# DATA EXCERPTS
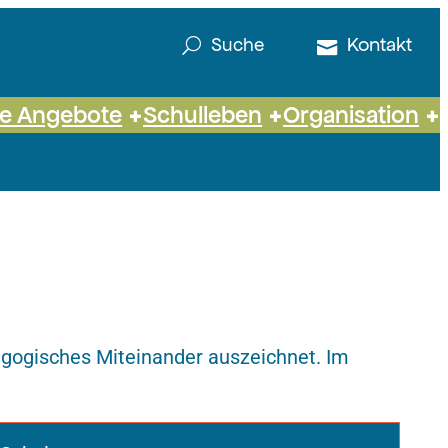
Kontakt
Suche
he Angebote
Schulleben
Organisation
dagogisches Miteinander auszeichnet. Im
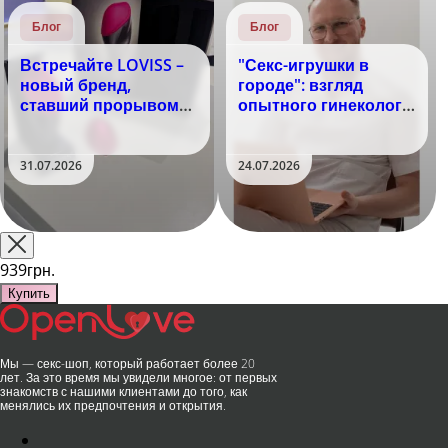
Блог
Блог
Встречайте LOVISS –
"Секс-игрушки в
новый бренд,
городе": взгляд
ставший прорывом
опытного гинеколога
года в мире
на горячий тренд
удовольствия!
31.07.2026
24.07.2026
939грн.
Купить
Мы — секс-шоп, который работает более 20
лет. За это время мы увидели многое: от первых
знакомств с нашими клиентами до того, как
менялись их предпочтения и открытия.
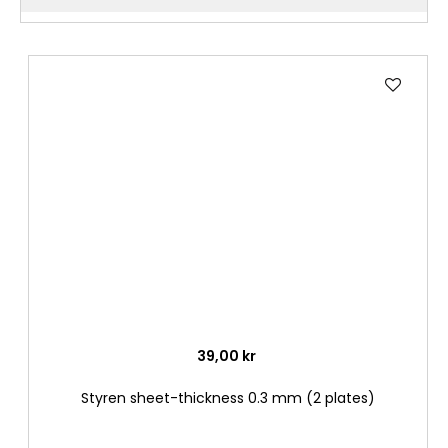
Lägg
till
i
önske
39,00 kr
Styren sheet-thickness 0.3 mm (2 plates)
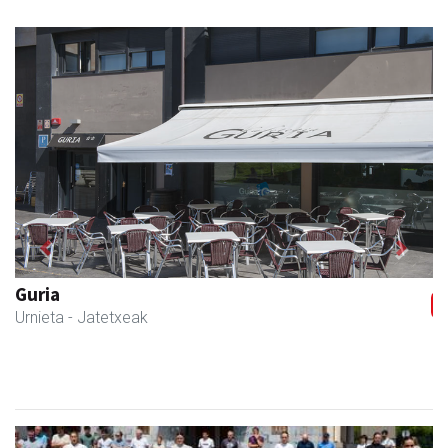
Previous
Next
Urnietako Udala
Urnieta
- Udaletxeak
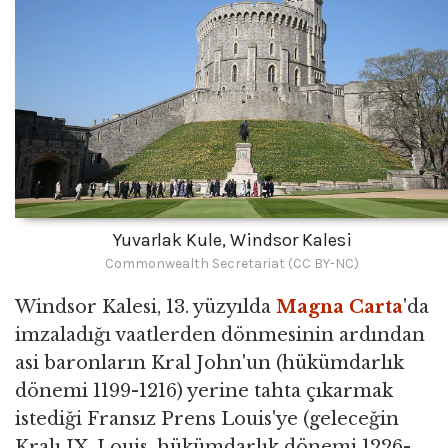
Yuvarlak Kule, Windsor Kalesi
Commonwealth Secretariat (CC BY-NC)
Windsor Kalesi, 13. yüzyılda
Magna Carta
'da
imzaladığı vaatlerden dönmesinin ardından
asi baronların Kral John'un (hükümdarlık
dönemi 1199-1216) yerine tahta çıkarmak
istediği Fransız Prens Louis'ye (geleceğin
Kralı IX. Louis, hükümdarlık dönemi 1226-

# EXERCISE
Return each line in the records that holds the string "hükümdarlık".

# PROBLEM SOLUTION
asi baronların Kral John'un (hükümdarlık
Kralı IX. Louis, hükümdarlık dönemi 1226-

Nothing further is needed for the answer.